Study questions:
**A.** From the review of Brad's Status, extract everything from "Worse, this transformation" down to "never grow up.", copying the words without change.
**B.** Write the next part of the review of the film Brad's Status, picking up after its final sentence.

Brad Sloan (Ben Stiller), the hero of Mike White’s Brad’s Status, is a prig of the first water, which should be apparent to anyone not already a part, as he is, of the cozy little world of the media, “non-profits” (and especially the non-profit media), academe and Hollywood. But like many if not most prigs, he secretly envies those he so looks down on for getting the girl, the fame, and the money that he wants (or thinks he wants) as much as they do. There are many potentially interesting directions to go in with a story like this, but it is the single most uninteresting one which is taken by Brad’s Status. That is the one in which (spoiler alert!) the prig is reformed, softened, purged of envy and made holy again in his pursuit of political purity.
Worse, this transformation is effected by contact with youthful beauty and idealism, or what passes for it in the movies. We’ve been here before, of course. Youth worship was all the rage when I was a youth too. It wasn’t even original then. It had all happened before in the 1920s. But just as we didn’t know anything about that in the 1960s, so the youth worshippers of today in their 40s and 50s aren’t old enough to remember the sixties. Seen now from the other side of what we used to call “the generation gap,” the youth cult looks a little different. In fact, it looks utterly absurd. And now it’s the Gen-Xers who envy and admire the idealism of their juniors are on course for ending up like so many of their sixties-era predecessors: sad hippie wannabes who never grow up.

Extracted data records:
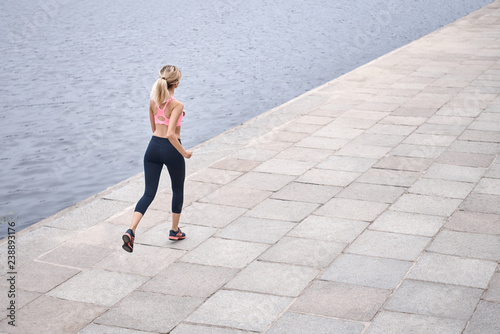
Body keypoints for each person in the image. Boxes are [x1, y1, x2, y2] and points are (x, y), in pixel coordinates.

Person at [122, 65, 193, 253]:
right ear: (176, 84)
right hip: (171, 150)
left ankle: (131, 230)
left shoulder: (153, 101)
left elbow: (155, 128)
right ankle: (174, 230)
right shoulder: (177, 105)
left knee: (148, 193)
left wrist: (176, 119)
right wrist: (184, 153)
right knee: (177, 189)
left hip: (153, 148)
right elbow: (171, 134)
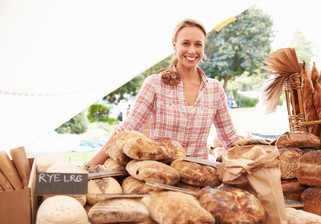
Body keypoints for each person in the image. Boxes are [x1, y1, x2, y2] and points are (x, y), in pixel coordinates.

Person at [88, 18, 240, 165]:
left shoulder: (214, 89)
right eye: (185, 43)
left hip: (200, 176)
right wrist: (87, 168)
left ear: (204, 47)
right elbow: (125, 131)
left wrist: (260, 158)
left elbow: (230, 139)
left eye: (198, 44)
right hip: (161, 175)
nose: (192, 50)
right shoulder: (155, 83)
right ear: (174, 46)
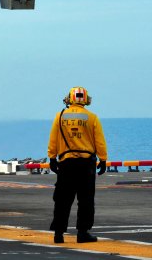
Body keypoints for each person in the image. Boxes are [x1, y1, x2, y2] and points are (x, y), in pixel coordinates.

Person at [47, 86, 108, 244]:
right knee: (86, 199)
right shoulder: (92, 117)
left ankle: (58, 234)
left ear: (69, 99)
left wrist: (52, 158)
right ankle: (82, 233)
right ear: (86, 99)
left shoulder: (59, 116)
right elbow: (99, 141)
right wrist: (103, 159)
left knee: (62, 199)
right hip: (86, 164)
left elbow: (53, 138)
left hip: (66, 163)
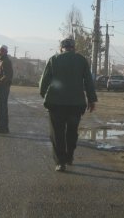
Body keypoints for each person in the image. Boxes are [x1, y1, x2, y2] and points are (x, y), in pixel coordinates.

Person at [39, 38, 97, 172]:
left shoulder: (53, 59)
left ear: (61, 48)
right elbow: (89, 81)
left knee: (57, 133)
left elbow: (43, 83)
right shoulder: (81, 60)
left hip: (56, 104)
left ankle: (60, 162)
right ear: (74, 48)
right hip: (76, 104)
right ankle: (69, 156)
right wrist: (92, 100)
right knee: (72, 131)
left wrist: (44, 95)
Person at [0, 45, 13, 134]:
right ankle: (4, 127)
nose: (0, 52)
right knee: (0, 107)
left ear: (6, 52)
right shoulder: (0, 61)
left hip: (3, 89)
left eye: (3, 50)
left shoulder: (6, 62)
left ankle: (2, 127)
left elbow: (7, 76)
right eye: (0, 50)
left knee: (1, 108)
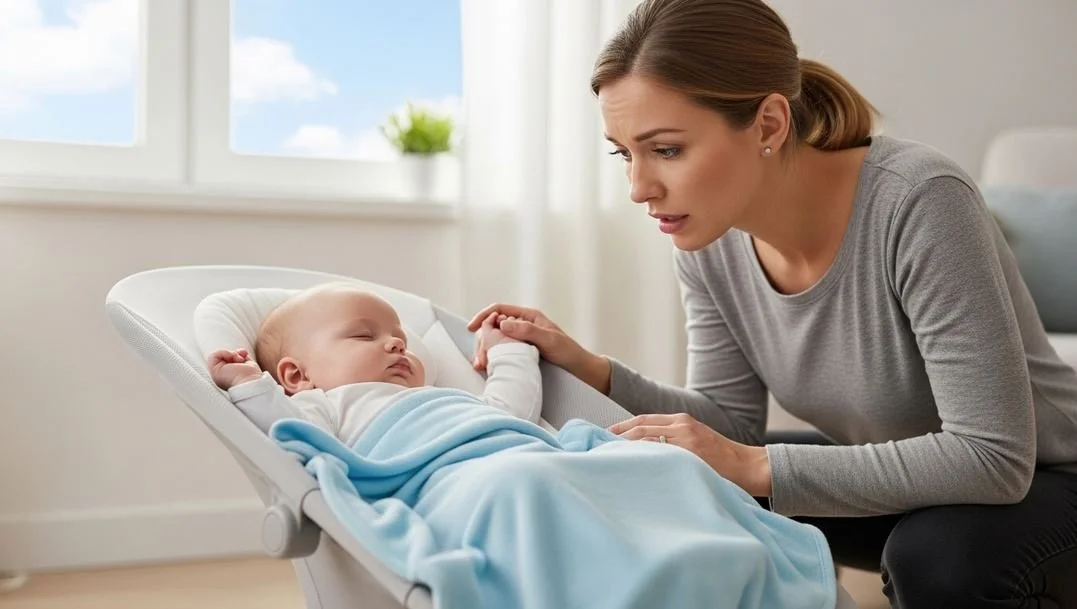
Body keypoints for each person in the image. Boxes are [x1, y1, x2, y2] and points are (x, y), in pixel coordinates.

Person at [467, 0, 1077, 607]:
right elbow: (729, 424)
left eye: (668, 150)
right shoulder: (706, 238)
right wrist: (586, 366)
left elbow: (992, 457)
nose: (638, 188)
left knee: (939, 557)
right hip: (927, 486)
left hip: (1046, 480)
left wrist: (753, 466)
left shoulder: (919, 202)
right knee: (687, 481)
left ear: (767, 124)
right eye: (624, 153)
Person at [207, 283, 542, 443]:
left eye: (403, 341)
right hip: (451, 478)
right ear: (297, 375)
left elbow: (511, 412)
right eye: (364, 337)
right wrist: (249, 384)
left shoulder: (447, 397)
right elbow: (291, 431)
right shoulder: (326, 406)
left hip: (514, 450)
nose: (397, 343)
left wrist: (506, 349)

==

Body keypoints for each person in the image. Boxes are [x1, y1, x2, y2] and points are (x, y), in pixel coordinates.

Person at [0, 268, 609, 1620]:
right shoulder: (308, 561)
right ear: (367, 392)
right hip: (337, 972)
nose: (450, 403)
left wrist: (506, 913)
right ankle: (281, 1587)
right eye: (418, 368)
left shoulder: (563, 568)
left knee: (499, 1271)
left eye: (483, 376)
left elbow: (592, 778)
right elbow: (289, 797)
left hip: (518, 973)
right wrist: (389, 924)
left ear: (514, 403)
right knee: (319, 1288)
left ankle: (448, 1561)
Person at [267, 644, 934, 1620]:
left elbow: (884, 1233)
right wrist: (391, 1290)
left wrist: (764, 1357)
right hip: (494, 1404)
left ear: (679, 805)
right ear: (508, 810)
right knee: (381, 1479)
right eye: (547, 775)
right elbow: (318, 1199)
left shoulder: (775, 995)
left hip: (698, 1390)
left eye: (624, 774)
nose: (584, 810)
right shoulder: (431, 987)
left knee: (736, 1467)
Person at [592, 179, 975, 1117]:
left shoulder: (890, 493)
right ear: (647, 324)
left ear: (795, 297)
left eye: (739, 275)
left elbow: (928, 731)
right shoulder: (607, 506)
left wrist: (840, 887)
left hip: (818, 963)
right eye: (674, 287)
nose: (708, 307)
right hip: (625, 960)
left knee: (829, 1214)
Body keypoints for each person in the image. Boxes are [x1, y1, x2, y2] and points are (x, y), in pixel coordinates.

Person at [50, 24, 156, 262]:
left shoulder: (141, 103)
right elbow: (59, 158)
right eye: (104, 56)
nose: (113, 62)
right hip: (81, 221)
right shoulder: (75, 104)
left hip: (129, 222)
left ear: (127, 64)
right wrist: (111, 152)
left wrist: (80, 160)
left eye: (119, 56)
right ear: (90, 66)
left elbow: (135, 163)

...

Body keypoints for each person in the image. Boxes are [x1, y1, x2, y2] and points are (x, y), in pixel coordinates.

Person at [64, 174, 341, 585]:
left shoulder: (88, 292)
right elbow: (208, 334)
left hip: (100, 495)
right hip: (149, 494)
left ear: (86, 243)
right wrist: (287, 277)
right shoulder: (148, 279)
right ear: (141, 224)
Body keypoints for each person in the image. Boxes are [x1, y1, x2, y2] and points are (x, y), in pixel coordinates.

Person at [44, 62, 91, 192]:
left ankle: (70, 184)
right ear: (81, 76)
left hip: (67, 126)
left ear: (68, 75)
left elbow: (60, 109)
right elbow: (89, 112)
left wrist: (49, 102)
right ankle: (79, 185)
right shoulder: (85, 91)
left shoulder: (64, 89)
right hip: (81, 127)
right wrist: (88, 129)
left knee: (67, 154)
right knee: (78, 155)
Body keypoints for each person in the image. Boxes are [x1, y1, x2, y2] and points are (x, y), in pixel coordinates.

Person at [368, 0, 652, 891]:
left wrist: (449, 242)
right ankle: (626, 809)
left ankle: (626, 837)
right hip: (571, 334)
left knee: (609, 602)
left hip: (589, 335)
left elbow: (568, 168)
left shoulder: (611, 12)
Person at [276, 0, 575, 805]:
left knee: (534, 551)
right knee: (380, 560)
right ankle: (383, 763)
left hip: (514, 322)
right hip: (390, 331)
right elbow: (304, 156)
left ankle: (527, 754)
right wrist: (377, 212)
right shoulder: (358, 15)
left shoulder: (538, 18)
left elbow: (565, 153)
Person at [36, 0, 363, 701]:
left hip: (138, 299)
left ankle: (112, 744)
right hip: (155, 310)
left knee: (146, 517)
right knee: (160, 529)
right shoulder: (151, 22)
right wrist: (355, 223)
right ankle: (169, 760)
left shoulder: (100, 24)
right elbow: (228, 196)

Answers per task:
**A.**
Worse, this transformation is effected by contact with youthful beauty and idealism, or what passes for it in the movies. We’ve been here before, of course. Youth worship was all the rage when I was a youth too. It wasn’t even original then. It had all happened before in the 1920s. But just as we didn’t know anything about that in the 1960s, so the youth worshippers of today in their 40s and 50s aren’t old enough to remember the sixties. Seen now from the other side of what we used to call “the generation gap,” the youth cult looks a little different. In fact, it looks utterly absurd. And now it’s the Gen-Xers who envy and admire the idealism of their juniors are on course for ending up like so many of their sixties-era predecessors: sad hippie wannabes who never grow up.

**B.**
The movie is at its best early on when playing Brad’s status envy for laughs. It begins with a funny scene in bed as Brad, unable to sleep, quizzes his sleepy and bewildered wife, Melanie (Jenna Fischer), about what she can expect to inherit when her parents die. She says they will leave it all to their grandchildren, which Brad thinks monstrously unfair, as her brother has three children and they only have one. Or, she says, they may leave it to charity. “That would be mean!” says Brad, the manager of a non-profit. “I feel like we’re running out of time,” he adds. “Talk to your parents; get some clarity.”
Melanie replies: “I love you. Please shut up.”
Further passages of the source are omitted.